ASML Aktie: 38,8 Milliarden im Auftragsbestand
ASML veröffentlicht am 15. Juli die Q2-Zahlen. Analysten achten besonders auf Auftragseingang und EUV-Lieferungen als Indikatoren für den KI-Boom.

- Quartalsbericht am 15. Juli erwartet
- Auftragsbestand als wichtiger Stimmungsindikator
- Steigende EUV-Lieferungen an Speicherchip-Hersteller
- Ausblick auf High-NA-EUV-Rollout ab 2027
Am Mittwoch, dem 15. Juli, öffnet ASML die Bücher für das zweite Quartal 2026. Anleger richten den Blick dabei weniger auf den nackten Umsatz als auf zwei Details: den Auftragsbestand und den Anteil neuer Lithografie-Systeme an den Auslieferungen. Beide Kennzahlen gelten als Fieberthermometer für die Frage, wie lange der aktuelle KI-Boom in der Chipbranche noch trägt.
Der Konzern hatte seine Umsatzprognose für 2026 zuletzt angehoben. Der Bericht am Mittwoch soll nun zeigen, wie stark Speicherchip-Hersteller den Umstieg auf modernste Lithografietechnik vorantreiben.

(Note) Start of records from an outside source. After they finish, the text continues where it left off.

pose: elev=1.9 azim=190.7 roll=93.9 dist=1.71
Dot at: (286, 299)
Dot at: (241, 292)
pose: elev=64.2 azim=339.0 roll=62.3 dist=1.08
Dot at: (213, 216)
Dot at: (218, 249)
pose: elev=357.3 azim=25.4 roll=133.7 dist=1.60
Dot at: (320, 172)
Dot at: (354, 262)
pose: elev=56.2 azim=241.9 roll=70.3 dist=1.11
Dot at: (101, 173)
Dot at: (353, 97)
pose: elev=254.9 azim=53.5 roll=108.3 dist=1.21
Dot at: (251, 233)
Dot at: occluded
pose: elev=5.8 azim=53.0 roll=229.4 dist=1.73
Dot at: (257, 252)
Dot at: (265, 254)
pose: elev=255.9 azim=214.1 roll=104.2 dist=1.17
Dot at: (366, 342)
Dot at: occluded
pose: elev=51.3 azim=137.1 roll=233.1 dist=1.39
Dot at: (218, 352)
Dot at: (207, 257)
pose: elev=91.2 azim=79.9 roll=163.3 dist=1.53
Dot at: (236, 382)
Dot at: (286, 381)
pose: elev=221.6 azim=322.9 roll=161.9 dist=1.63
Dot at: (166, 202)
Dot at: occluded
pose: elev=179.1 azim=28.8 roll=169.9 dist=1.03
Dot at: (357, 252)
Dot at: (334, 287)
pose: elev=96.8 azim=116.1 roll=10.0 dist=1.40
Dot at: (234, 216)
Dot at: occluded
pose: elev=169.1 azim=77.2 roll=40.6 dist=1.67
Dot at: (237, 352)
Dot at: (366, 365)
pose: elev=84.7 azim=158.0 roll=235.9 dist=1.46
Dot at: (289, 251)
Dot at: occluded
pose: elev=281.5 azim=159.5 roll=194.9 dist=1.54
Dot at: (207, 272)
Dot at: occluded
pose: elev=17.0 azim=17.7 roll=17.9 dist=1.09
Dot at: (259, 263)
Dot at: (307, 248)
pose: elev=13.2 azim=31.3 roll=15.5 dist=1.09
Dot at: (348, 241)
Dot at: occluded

Kurs unter Druck, Bewertung bleibt hoch
Am Freitag schloss die ASML-Aktie bei 1.574,20 Euro. Auf Wochensicht verlor das Papier 1,39 Prozent, auf Monatssicht 2,51 Prozent. Der langfristige Trend bleibt trotzdem intakt: Seit Jahresbeginn steht ein Plus von 59,28 Prozent, auf Zwölfmonatssicht sogar von 127,88 Prozent.
Vom 52-Wochen-Hoch bei 1.748 Euro, erreicht am 30. Juni, ist die Aktie knapp zehn Prozent entfernt. Zum 52-Wochen-Tief bei 593,60 Euro vom 6. August 2025 klafft dagegen eine Lücke von 165 Prozent. Der 50-Tage-Durchschnitt liegt bei 1.477,77 Euro — der aktuelle Kurs notiert gut sechs Prozent darüber. Mit einem RSI von 51,1 zeigt der Kurs weder Überkauft- noch Überverkauft-Signale.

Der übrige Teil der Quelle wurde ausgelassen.